▶ Recorded information
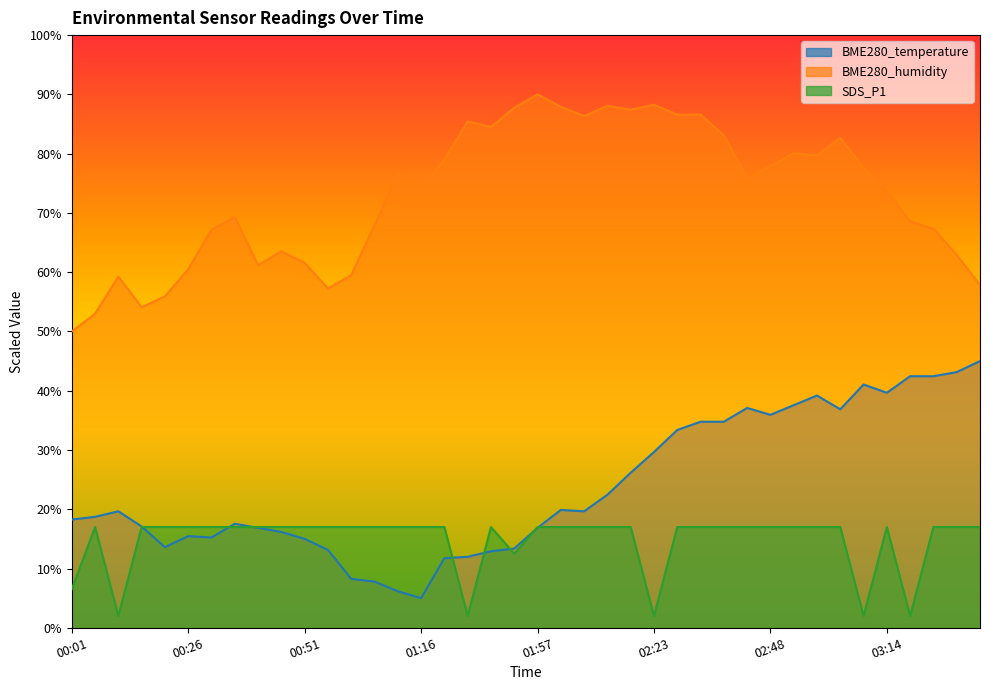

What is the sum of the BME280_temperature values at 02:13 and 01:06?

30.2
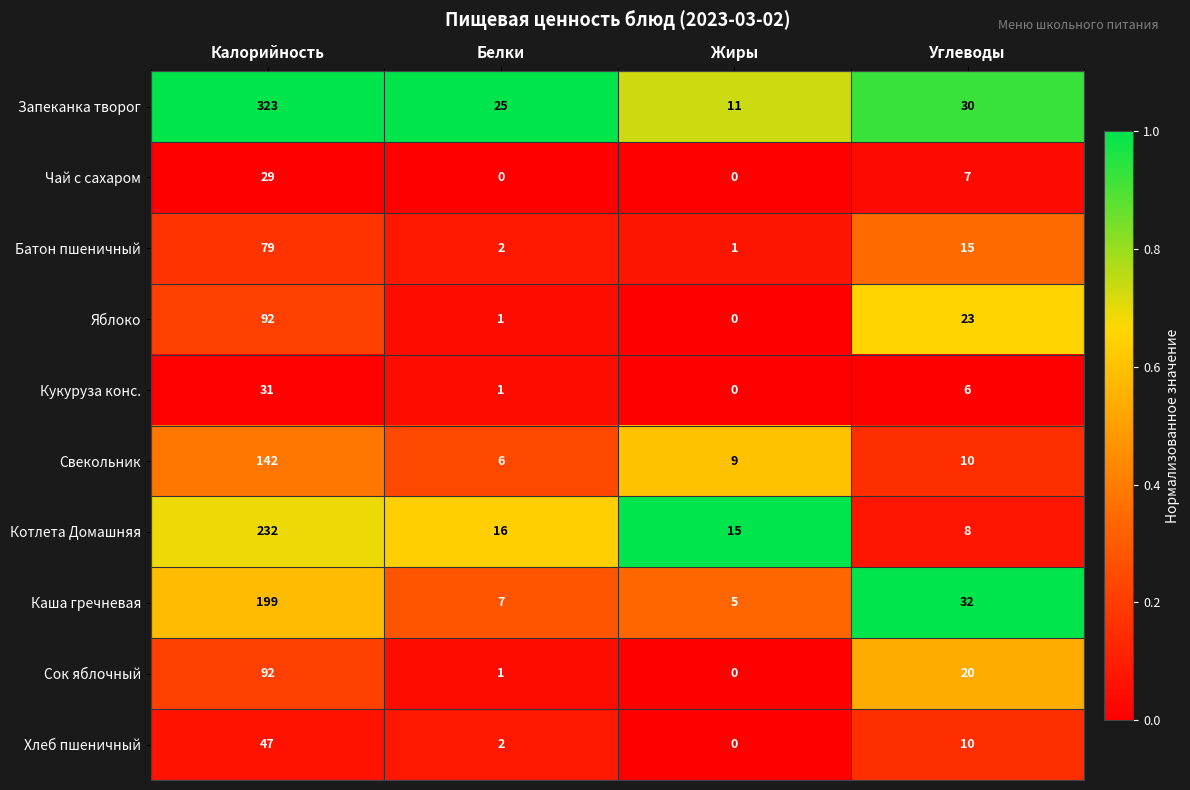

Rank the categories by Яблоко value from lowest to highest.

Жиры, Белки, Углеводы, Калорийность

▶ Aim of the task
Copy the records above word for word, leaving out the pictures.

▶ Response box
What is the sum of the BME280_temperature values at 02:13 and 01:06?

30.2

Rank the categories by Яблоко value from lowest to highest.

Жиры, Белки, Углеводы, Калорийность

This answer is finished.